(Recorded data)
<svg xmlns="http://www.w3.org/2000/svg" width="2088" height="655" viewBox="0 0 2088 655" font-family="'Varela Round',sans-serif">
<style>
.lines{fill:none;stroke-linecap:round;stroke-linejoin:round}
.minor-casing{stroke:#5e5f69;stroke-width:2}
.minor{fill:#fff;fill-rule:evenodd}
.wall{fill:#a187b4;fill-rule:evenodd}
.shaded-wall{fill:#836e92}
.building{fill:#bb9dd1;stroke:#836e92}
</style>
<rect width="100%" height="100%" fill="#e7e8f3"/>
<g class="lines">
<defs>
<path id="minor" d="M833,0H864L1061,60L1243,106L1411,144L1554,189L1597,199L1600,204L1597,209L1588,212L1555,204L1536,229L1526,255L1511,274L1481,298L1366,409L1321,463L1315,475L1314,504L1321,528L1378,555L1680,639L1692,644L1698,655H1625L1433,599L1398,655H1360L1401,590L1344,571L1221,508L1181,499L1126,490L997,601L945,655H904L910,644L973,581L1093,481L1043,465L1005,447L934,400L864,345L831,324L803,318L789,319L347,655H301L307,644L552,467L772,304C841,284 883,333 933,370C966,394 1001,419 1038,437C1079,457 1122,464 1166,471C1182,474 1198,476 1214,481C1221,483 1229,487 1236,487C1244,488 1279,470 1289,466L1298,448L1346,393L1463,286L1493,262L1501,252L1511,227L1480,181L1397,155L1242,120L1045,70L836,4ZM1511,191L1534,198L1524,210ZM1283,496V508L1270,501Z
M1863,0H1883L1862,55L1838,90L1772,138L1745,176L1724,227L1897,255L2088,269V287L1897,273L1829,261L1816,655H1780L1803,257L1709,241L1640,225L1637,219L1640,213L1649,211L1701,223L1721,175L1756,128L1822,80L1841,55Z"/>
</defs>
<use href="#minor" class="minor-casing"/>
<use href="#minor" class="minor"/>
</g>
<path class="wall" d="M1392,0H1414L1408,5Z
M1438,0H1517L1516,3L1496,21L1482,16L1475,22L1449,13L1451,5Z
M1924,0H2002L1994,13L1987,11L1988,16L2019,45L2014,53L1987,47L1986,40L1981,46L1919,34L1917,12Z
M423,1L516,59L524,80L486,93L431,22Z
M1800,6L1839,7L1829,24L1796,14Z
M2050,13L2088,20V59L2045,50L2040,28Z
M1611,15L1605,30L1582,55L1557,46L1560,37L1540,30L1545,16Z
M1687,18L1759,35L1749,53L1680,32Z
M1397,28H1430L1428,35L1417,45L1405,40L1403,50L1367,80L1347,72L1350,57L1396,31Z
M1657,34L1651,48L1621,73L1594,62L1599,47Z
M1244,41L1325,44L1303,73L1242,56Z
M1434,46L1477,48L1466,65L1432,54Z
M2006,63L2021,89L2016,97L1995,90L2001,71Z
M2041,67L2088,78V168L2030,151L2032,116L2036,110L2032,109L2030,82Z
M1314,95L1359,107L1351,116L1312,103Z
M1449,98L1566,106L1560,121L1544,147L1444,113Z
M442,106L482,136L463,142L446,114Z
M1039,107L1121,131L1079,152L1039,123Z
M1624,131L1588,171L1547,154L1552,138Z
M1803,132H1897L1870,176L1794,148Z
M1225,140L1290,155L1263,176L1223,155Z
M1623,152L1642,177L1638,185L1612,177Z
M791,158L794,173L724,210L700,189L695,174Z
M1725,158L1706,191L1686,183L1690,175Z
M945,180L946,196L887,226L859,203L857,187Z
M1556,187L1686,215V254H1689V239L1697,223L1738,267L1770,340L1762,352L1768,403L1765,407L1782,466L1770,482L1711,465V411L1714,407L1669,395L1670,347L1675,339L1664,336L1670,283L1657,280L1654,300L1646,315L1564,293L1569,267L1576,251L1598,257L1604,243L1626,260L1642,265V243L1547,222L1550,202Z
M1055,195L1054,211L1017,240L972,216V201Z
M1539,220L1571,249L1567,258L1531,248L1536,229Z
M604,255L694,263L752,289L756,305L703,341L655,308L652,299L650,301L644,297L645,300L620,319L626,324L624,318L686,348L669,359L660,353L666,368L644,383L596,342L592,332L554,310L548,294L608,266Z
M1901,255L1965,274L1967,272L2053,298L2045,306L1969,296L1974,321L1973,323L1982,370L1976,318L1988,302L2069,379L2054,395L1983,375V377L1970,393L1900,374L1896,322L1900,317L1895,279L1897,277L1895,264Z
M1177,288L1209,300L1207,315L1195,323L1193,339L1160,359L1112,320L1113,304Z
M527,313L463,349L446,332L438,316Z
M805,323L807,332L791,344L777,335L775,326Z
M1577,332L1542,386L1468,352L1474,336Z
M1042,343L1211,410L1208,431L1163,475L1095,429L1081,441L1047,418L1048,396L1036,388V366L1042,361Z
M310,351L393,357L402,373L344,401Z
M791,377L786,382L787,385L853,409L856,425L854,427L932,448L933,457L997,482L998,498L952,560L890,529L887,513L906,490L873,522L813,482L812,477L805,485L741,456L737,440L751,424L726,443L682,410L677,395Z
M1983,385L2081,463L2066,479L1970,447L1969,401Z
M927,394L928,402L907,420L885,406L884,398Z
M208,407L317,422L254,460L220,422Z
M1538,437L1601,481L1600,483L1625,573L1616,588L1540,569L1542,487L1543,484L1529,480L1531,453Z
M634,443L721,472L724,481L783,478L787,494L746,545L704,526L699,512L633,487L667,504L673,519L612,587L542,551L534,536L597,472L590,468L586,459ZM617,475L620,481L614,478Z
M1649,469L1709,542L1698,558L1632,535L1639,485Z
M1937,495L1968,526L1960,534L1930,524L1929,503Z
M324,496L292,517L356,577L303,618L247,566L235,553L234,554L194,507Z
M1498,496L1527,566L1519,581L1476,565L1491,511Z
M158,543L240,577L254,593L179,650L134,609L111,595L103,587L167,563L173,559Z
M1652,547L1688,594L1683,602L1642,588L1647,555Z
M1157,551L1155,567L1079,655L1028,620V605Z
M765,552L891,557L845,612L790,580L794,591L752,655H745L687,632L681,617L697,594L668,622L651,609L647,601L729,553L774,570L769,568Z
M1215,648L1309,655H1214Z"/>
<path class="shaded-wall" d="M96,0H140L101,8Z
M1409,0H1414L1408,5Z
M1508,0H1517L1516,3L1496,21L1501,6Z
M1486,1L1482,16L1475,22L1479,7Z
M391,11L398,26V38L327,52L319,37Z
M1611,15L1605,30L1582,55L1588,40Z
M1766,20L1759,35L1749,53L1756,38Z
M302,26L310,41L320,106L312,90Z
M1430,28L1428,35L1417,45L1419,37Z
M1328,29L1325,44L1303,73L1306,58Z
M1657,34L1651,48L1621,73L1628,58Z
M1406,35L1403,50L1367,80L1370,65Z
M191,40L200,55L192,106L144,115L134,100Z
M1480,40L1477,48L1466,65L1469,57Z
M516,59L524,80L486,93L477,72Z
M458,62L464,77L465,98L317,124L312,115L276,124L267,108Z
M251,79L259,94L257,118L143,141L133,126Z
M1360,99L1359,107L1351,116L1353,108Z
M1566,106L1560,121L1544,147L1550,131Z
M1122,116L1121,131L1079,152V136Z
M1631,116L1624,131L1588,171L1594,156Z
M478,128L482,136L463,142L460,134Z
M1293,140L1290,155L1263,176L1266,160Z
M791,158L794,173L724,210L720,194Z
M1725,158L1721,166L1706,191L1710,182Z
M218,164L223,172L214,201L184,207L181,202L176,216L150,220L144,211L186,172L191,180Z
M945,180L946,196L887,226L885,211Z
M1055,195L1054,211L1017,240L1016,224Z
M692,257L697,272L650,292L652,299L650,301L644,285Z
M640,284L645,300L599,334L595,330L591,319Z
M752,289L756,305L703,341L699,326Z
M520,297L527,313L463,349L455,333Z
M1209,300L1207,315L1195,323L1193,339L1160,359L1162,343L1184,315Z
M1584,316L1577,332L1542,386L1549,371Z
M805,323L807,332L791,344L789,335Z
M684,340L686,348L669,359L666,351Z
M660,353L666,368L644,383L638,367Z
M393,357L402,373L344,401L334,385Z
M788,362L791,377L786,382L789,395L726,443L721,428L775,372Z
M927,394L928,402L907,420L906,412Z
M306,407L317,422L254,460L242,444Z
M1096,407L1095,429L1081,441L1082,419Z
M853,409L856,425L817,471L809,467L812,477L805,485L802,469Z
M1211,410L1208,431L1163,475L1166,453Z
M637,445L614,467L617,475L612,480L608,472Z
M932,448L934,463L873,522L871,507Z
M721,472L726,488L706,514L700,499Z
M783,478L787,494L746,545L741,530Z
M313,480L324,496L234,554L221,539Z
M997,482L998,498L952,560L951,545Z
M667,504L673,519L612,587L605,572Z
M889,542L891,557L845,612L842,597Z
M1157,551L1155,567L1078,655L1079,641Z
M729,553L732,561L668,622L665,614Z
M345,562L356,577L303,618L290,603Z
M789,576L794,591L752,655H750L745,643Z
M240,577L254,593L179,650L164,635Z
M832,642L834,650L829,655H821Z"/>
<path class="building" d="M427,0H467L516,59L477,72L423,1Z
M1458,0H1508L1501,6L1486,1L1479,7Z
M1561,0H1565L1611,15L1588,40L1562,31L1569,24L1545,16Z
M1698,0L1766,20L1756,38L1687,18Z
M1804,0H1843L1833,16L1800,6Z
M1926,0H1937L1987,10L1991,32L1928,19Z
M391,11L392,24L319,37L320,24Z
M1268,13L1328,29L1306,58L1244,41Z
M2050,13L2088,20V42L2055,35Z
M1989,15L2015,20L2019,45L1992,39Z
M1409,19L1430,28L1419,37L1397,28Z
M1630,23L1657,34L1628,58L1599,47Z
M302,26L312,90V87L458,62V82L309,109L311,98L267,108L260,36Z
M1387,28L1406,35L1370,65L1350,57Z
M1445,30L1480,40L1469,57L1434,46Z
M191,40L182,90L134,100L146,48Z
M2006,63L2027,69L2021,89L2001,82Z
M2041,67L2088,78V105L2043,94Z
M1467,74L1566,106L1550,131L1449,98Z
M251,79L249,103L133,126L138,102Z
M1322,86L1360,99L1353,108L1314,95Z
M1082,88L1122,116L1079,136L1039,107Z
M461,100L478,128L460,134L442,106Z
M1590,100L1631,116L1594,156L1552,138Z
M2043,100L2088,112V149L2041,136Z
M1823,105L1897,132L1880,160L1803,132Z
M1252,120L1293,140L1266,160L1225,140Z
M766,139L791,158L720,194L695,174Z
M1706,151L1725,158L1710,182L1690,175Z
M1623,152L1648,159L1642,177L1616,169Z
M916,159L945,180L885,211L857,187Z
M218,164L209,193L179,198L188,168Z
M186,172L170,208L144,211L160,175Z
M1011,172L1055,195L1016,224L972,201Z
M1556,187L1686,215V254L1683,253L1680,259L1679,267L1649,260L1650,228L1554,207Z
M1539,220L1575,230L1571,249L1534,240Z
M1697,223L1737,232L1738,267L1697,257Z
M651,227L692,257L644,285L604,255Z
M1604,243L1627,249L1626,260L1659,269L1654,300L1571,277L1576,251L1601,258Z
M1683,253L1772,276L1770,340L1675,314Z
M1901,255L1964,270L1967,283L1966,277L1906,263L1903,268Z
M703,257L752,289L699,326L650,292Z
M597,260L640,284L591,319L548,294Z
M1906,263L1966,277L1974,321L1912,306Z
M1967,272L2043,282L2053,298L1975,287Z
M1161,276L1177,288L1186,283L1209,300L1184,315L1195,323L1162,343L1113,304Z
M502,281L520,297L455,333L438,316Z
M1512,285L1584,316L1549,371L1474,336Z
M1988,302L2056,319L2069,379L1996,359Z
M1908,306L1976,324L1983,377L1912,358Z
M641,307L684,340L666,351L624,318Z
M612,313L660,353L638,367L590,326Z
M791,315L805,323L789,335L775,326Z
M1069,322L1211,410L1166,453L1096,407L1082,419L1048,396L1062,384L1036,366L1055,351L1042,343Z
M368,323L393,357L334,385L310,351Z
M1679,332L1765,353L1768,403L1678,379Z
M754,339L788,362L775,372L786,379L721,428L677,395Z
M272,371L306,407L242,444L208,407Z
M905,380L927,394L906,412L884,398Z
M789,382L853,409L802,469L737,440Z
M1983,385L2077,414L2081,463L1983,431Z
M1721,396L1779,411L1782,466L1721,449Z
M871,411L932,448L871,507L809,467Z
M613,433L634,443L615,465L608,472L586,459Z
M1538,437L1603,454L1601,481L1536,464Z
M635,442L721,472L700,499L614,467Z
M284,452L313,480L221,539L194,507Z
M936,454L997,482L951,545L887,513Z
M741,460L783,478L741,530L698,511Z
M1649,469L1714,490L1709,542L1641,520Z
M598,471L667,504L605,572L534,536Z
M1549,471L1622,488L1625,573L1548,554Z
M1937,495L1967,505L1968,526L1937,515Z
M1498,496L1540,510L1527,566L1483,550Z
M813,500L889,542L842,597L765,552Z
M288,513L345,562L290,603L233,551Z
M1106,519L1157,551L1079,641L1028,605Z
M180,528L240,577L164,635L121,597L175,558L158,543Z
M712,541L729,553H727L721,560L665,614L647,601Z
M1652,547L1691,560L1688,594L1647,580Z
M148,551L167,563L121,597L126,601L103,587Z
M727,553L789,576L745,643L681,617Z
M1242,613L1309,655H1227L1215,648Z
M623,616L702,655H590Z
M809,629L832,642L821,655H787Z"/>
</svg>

• EXERCISE INSTRUCTIONS: The answer should be one number, namely how many lines of the entries above include the string "rule".

• RESPONSE BELOW: 2